**Dati di trascrizione delle misure:**

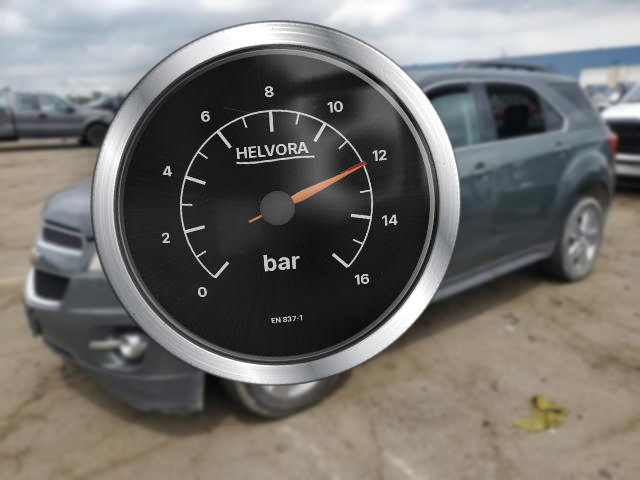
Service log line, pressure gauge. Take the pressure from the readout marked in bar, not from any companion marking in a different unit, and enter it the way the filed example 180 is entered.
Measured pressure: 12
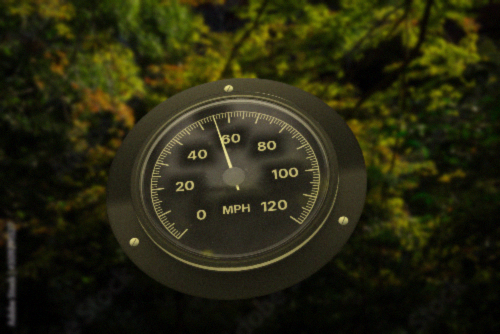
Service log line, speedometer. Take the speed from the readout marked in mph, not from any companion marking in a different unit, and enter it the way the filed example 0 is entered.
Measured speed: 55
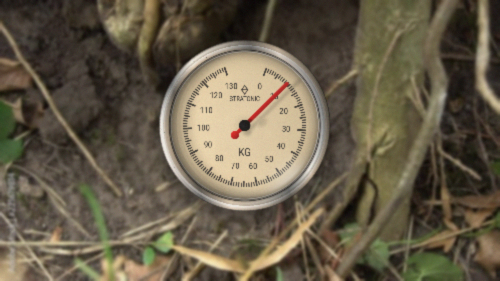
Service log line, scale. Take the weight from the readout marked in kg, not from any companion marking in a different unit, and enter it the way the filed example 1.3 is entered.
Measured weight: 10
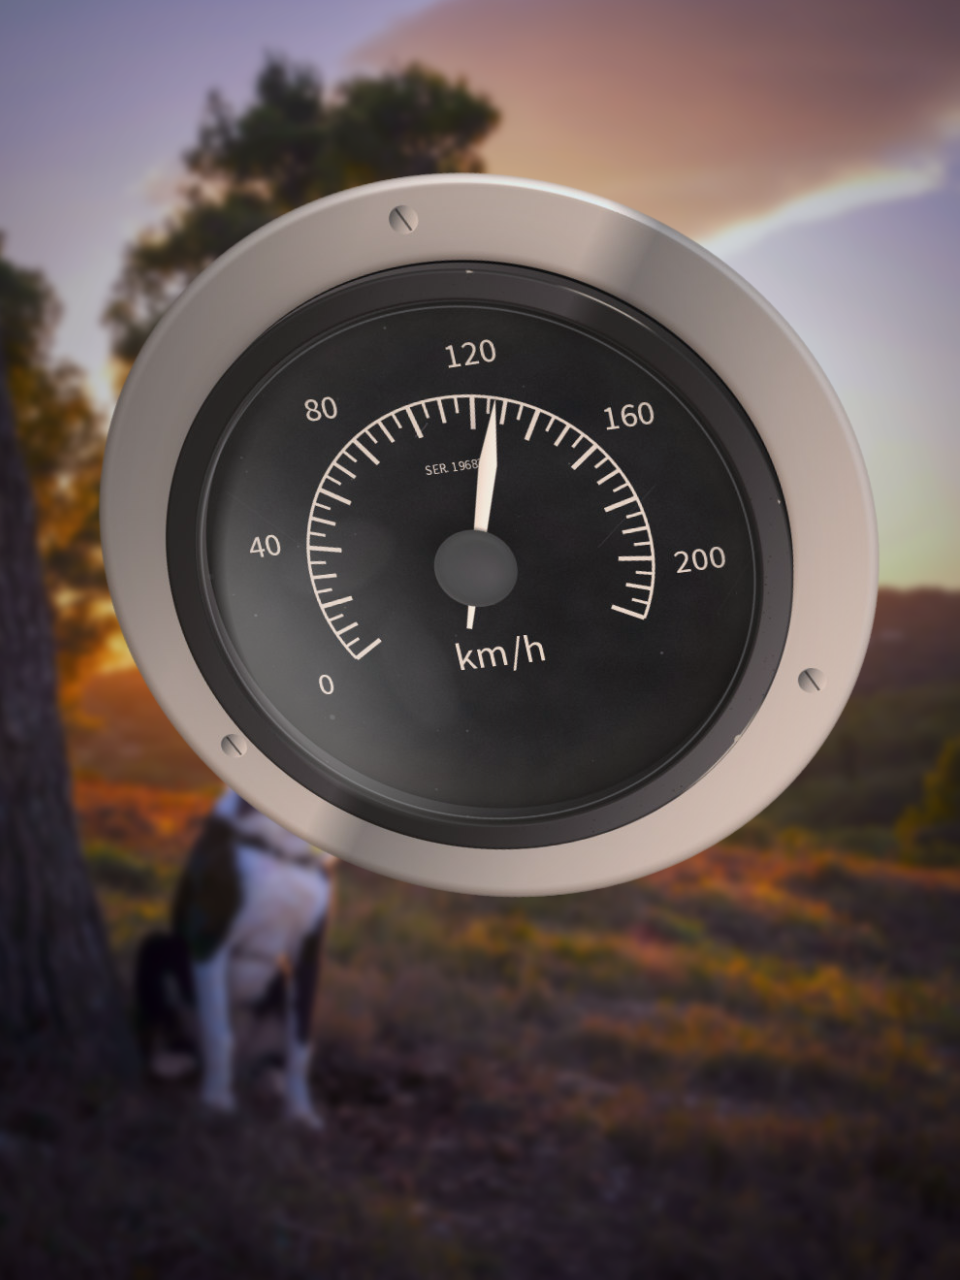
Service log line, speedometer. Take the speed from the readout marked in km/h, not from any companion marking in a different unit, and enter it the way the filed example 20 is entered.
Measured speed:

==

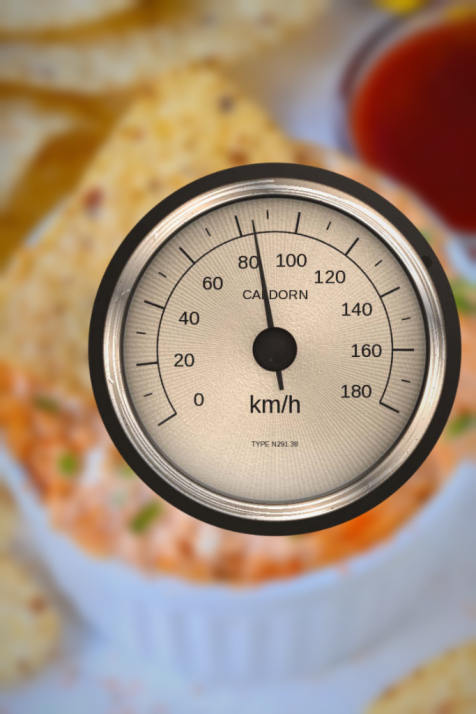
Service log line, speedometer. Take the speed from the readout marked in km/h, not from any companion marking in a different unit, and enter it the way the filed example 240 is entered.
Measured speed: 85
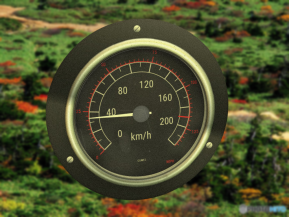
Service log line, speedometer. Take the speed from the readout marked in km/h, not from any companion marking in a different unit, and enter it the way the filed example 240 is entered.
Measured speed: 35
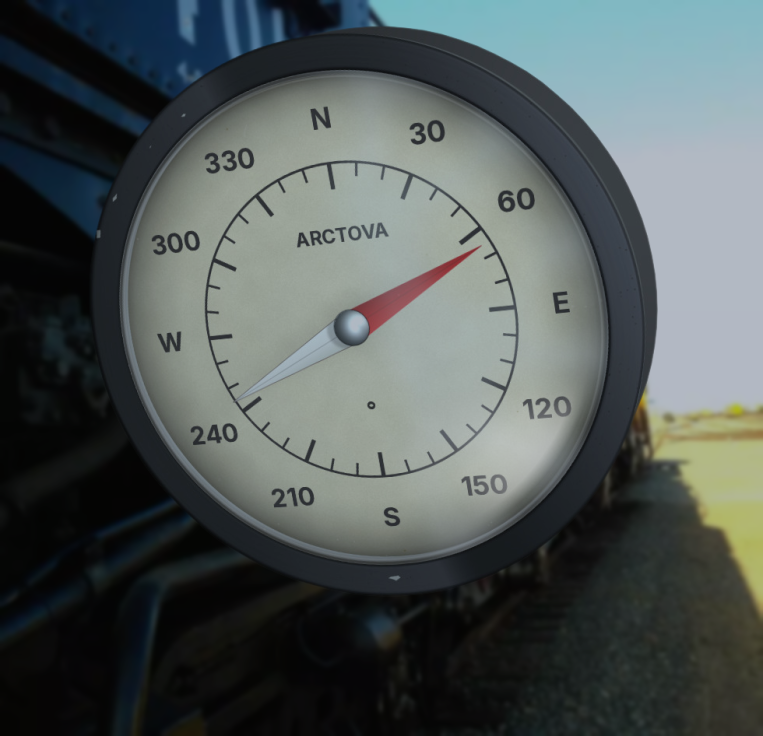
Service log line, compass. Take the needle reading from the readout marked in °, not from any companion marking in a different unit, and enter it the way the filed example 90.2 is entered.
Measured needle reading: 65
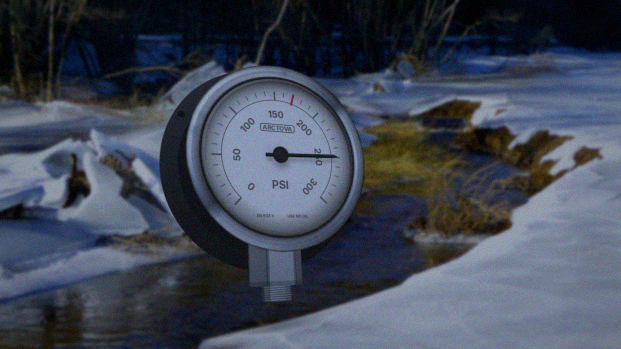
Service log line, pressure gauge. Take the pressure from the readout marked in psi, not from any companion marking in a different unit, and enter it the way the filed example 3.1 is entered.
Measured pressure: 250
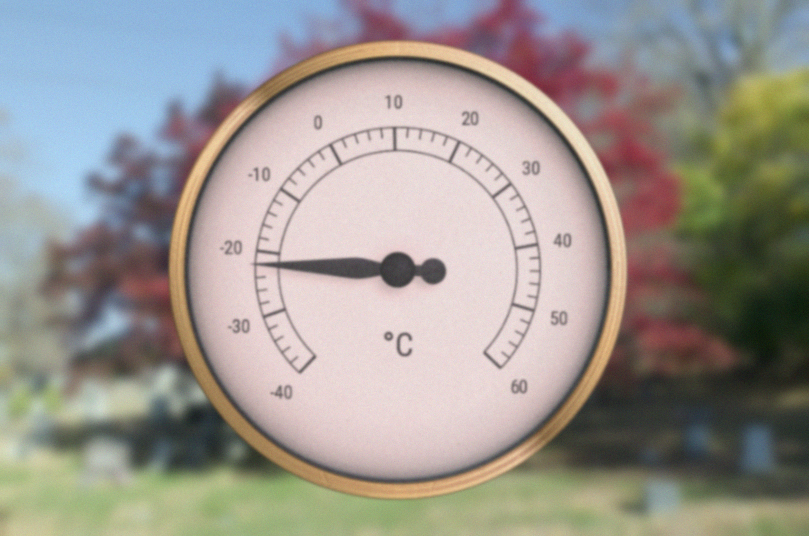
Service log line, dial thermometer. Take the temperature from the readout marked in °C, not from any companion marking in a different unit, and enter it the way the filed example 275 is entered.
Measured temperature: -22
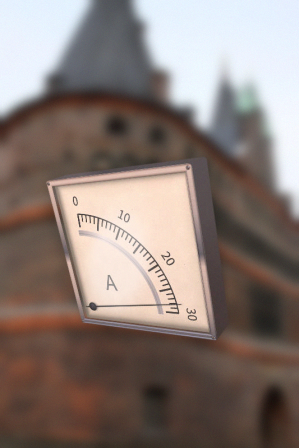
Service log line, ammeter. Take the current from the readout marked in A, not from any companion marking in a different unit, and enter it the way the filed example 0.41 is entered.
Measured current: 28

**Istruzioni operative:** Nel tratto che va dalla riga contenente "Service log line, compass." fino alla riga contenente "Measured pressure: 250", estremi inclusi, sostituisci "companion marking" con "secondary marking" e riporta soltanto queste righe, senza altre modifiche. Escludi le immagini dalla risposta.

**Risultato richiesto:**
Service log line, compass. Take the needle reading from the readout marked in °, not from any secondary marking in a different unit, and enter it the way the filed example 90.2 is entered.
Measured needle reading: 65
Service log line, pressure gauge. Take the pressure from the readout marked in psi, not from any secondary marking in a different unit, and enter it the way the filed example 3.1 is entered.
Measured pressure: 250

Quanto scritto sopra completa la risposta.